• Extrait fourni
----------
Jeudi, l'agence de sécurité israélienne Shin Bet a annoncé que quatre citoyens israéliens avaient été arrêtés en juillet pour des liens présumés avec le Hezbollah, affirmant qu'ils étaient impliqués dans la contrebande d'engins explosifs de fabrication iranienne dans le pays. Le lendemain, les autorités libanaises ont affirmé avoir démantelé «une cellule d'espionnage au service de l'ennemi israélien» en arrêtant deux individus à l'aéroport de Beyrouth.

Au début du mois, lors d'une guerre des mots sans précédent depuis 2006, le ministre israélien de la Défense et le secrétaire général du Hezbollah ont menacé de renvoyer le pays de l'autre «à l'âge de pierre».

«Nous faisons face à un scénario de guerre imminente depuis l'été dernier. Ils peuvent aller de l'avant. Nous avons une blague: il n'y a pas d'été tant qu'il n'y a pas de menace de guerre. Quoi qu'il en soit, la situation peut-elle empirer?», a confié Elio Azar, citoyen libanais, à Arab News.

Cette question rhétorique reflète la dure réalité d'un pays appauvri qui n'est pas en mesure de mener une guerre, et encore moins de se remettre de ses ravages inévitables, ce qui risquerait d'attiser la colère populaire contre les élites en place dans le pays.

Une chose est sûre à en juger par le concert de Diab: ceux qui en ont les moyens continueront à manger, boire et faire la fête, vivant dans leur propre Beyrouth, loin de la triste réalité du reste du pays (Photo, AFP).

Un rapport de la Banque mondiale publié au début de cette année décrit la situation comme «l'une des crises les plus graves à l'échelle mondiale depuis le milieu du XIXe siècle... avec un vide institutionnel sans précédent qui retardera encore tout accord sur la résolution de la crise et la ratification des réformes essentielles, aggravant les malheurs du peuple libanais».

Depuis le début de l'effondrement financier en 2019 jusqu'à aujourd'hui, la monnaie libanaise a perdu plus de 90% de sa valeur, alors qu'environ 80% de la population vit sous le seuil de pauvreté.

D’après un rapport du Fonds monétaire international (FMI) publié le mois dernier, la crise financière s’est encore aggravée par le manque d'action politique et les intérêts hostiles aux réformes. Le rapport explique également qu'en l'absence de mesures, la dette publique pourrait atteindre 547% du produit intérieur brut du pays d'ici 2027.
----------
• Informations extraites

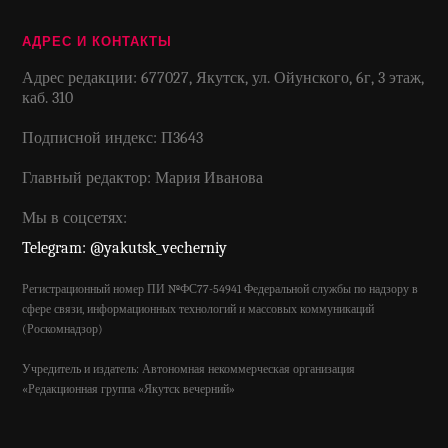
АДРЕС И КОНТАКТЫ
Адрес редакции: 677027, Якутск, ул. Ойунского, 6г, 3 этаж,
каб. 310
Подписной индекс: П3643
Главный редактор: Мария Иванова
Мы в соцсетях:
Telegram: @yakutsk_vecherniy
Регистрационный номер ПИ №ФС77-54941 Федеральной службы по надзору в
сфере связи, информационных технологий и массовых коммуникаций
(Роскомнадзор)
Учредитель и издатель: Автономная некоммерческая организация
«Редакционная группа «Якутск вечерний»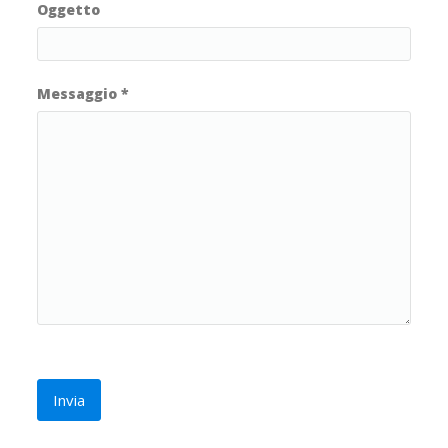
Oggetto
Messaggio
*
----------
• Consignes
**a)** Présentez sous forme de liste le paragraphe de l'article sur le Liban qui commence par « Jeudi, l'agence de sécurité israélienne », en gardant ses faits principaux.
**b)** D'après l'article sur le Liban, quelle part de sa valeur la monnaie libanaise a-t-elle perdue depuis 2019 ?
**c)** Reprenez l'article sur le Liban après sa dernière phrase et écrivez la suite.
Vous n'aurez pas besoin des données.

• Réponses
**a)**
- Jeudi, l'agence de sécurité israélienne Shin Bet a annoncé l'arrestation en juillet de quatre citoyens israéliens.
- Elle les soupçonne de liens avec le Hezbollah.
- Selon elle, ils faisaient entrer en contrebande dans le pays des engins explosifs de fabrication iranienne.
- Le lendemain, les autorités libanaises ont dit avoir démantelé « une cellule d'espionnage au service de l'ennemi israélien ».
- Elles ont arrêté deux personnes à l'aéroport de Beyrouth.

**b)** Plus de 90 % de sa valeur.

**c)**
«Le maintien du statu quo présente le plus grand risque pour la stabilité économique et sociale du Liban, entraînant le pays sur une voie imprévisible», indique le rapport.

En avril 2022, le pays a signé un accord avec le FMI, promettant des réformes et des mesures qu'il doit encore mettre en œuvre pour obtenir un programme complet.

Le chef de la mission du FMI, Ernesto Rigo, a pour sa part qualifié la situation de «désastreuse».

Beyrouth est-il le meilleur ou le pire endroit où vivre? La réponse dépend du côté du fossé économique où l'on se trouve (Photo, AFP).

En attendant, certains experts préviennent qu'en cas de nouvelle guerre entre le Hezbollah et Israël, le Liban ne sera pas en mesure de se reconstruire.

«Je ne pense pas que le Hezbollah puisse se permettre une guerre aujourd'hui», a déclaré à Arab News Michael Young, rédacteur en chef du Carnegie Middle East Center, basé à Beyrouth.

«Il faudra probablement des années avant que le Liban puisse se reconstruire du fait de sa situation économique désastreuse. L'impact de la guerre se fera sentir pendant longtemps, contrairement à la guerre de 2006 où l'argent est rapidement entré dans le pays pour aider à la reconstruction.»

M. Young a ajouté que si l'échange actuel de menaces se transformait en échange de tirs, «la destruction au Liban serait si immense que, d'une certaine manière, cela créerait un grand mécontentement parmi les autres communautés du pays».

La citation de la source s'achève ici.